It is best viewed in conjunction with FIG. 1. Process 200 begins
with 202 in which the feed-forward state of the traffic path is
checked. For example, new packet arrivals and their backlog in the
local queue may be sampled as x=occupancy and x'=gradient. In 204,
the local transmit queue occupancy x and gradient x' may be
compared with their respective thresholds "X" and "X'", and the
current burst accumulation time Twait with the maximum delay time.
If neither threshold nor the delay time have been exceeded, this
means that not enough burst packets are available yet, so the
system continues accumulating new packets. In 206, if either
threshold or the delay time have been exceeded, this means that
enough burst packets are waiting in the burst container, or the
delay per packet has been exceeded, then the burst transmit request
signal ("BurstTXRequest") is activated.
[0034] In 208, if BurstTXRequest is activated, then the feed-back
state of the traffic path is checked. This is done by, in 210,
checking the FbNear signal status, such as checking if LL-FC
signals 112-1 indicate a "GO" or transmit condition. For example,
if there are sufficient credits or PFC status is not STOP, then
next-hop reception is enabled. This is typically true in lossy
Ethernet operation, leading to a lack of LL-FC signals indicating a
GO or transmit condition, and likewise for a STOP condition.
[0035] In 212, the FbRemote signal status is checked, such as by
the Turbolink controller 104 snoops the xECN signals 114 arriving
at the transmit source 102. In 214, it is determined whether a
computed period exceeds the time the PWM has been on. The computed
period represents a simulation of simple low-pass filter, which,
for example, may integrate (sum) the ECN signal with a fixed RESET
period, which may equal the logical round trip time (RTT) delay,
link flight+SERDES+higher layer logical delay/time constant and/or
other time constants. In 216, the temperature of the die or chip of
the transmit circuitry may be determined and compared with a
maximum allowed temperature ("Tmax") or other temperatures under
the TDP envelope, so as to not exceed the thermal budget.
[0036] In 218, the burst transmission is performed until completed
or until one of the feedback conditions checked in 212-216
indicates that the burst transmission should be stopped. For
example, a stop indication may include, in 210, the FbNear signal
not indicating a GO condition, in 212, the xECN signals indicate a
stop condition, in 214, the computed period exceeds the PWM on
time, and in 216, the determined temperature exceeds Tmax.
[0037] In an embodiment, memory may be used to store the burst data
to be transmitted. The burst container size can be fixed or
adaptive, for example between 4 and 128 maximum transmission units
(MTUs), which for Ethernet, for example, is about 1550 bytes.
[0038] An exemplary block diagram of a computer system 300, in
which the embodiments of processes involved in the system, method,
and computer program product described herein may be implemented,
is shown in FIG. 3. Computer system 300 is typically a programmed
general-purpose computer system, such as an embedded processor,
system on a chip, personal computer, workstation, server system,
and minicomputer or mainframe computer. Computer system 300 may
include one or more processors (CPUs) 302A-302N, input/output
circuitry 304, network adapter 306, and memory 308. CPUs 302A-302N
execute program instructions in order to carry out the functions of
the present invention. Typically, CPUs 302A-302N are one or more
microprocessors, such as an INTEL PENTIUM processor. FIG. 3
illustrates an embodiment in which computer system 300 is
implemented as a single multi-processor computer system, in which
multiple processors 302A-302N share system resources, such as
memory 308, input/output circuitry 304, and network adapter 306.

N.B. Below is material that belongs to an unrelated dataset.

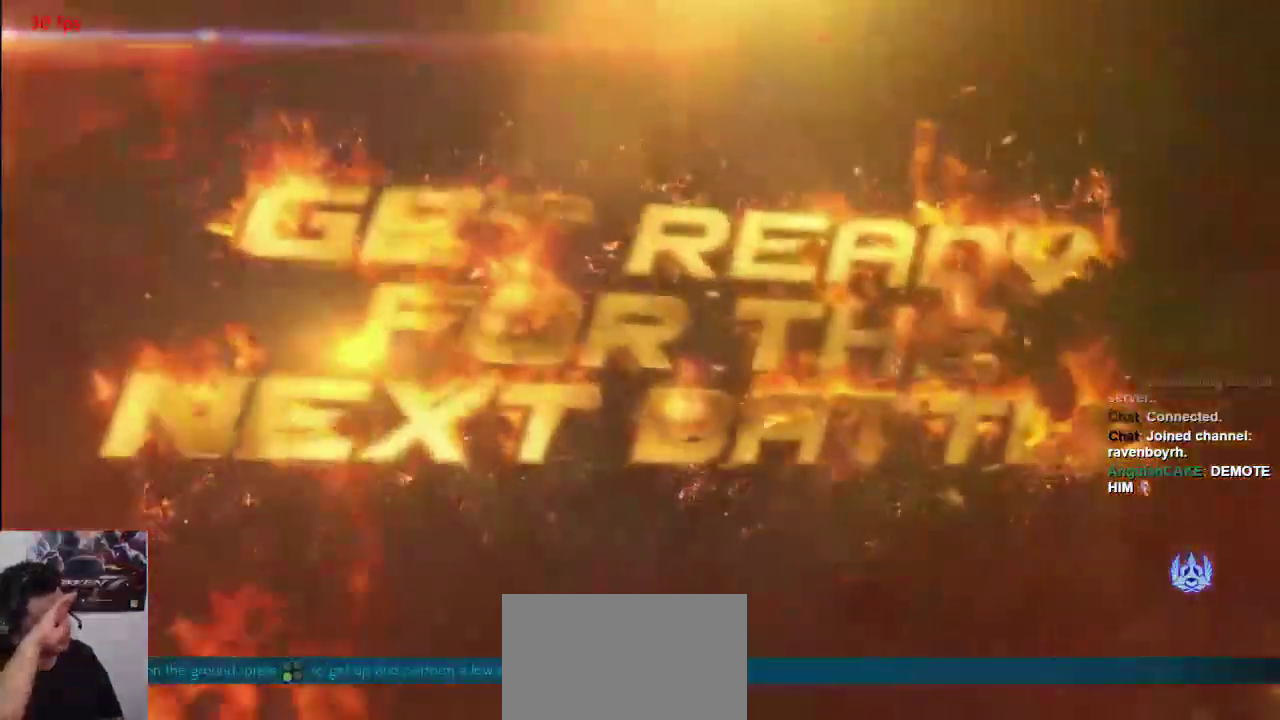
{"buttons": [], "left_stick": "center", "events": []}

However, the present invention also contemplates embodiments in
which computer system 300 is implemented as a plurality of
networked computer systems, which may be single-processor computer
systems, multi-processor computer systems, or a mix thereof.
[0039] Input/output circuitry 304 provides the capability to input
data to, or output data from, computer system 300. For example,
input/output circuitry may include input devices, such as
keyboards, mice, touchpads, trackballs, scanners, etc., output
devices, such as video adapters, monitors, printers, etc., and
input/output devices, such as, modems, etc. Network adapter 306
interfaces device 300 with a network 310. Network 310 may be any
public or proprietary LAN or WAN, including, but not limited to the
Internet.
[0040] Memory 308 stores program instructions that are executed by,
and data that are used and processed by, CPU 302 to perform the
functions of computer system 300. Memory 308 may include, for
example, electronic memory devices, such as random-access memory
(RAM), read-only memory (ROM), programmable read-only memory
(PROM), electrically erasable programmable read-only memory
(EEPROM), flash memory, etc., and electro-mechanical memory, such
as magnetic disk drives, tape drives, optical disk drives, etc.,
which may use an integrated drive electronics (IDE) interface, or a
variation or enhancement thereof such as enhanced IDE (EIDE) or
ultra-direct memory access (UDMA), or a small computer system
interface (SCSI) based interface, or a variation or enhancement
thereof such as fast-SCSI, wide-SCSI, fast and wide-SCSI, etc., or
Serial Advanced Technology Attachment (SATA), or a variation or
enhancement thereof or a fiber channel-arbitrated loop (FC-AL)
interface.
[0041] The contents of memory 308 vary depending upon the function
that computer system 300 is programmed to perform. However, one of
skill in the art would recognize that these routines, along with
the memory contents related to those routines, may be included on
one system, or may be distributed among a plurality of systems,
based on well-known engineering considerations. The present
invention contemplates any and all such arrangements.
[0042] In the example shown in FIG. 3, memory 308 may include
feed-forward routines 312, feedback routines 314, transmission
control routines 316, and operating system 318. Feed-forward
routines 312 may include routines to monitor the status of
feed-forward signals. Feedback routines 314 may include routines to
monitor the status of feedback signals. Transmission control
routines 316 may include routines to receive the results of the
monitoring of the feed-forward and the feedback signals and
generate signals to control the burst transmission. Operating
system 318 provides overall system functionality.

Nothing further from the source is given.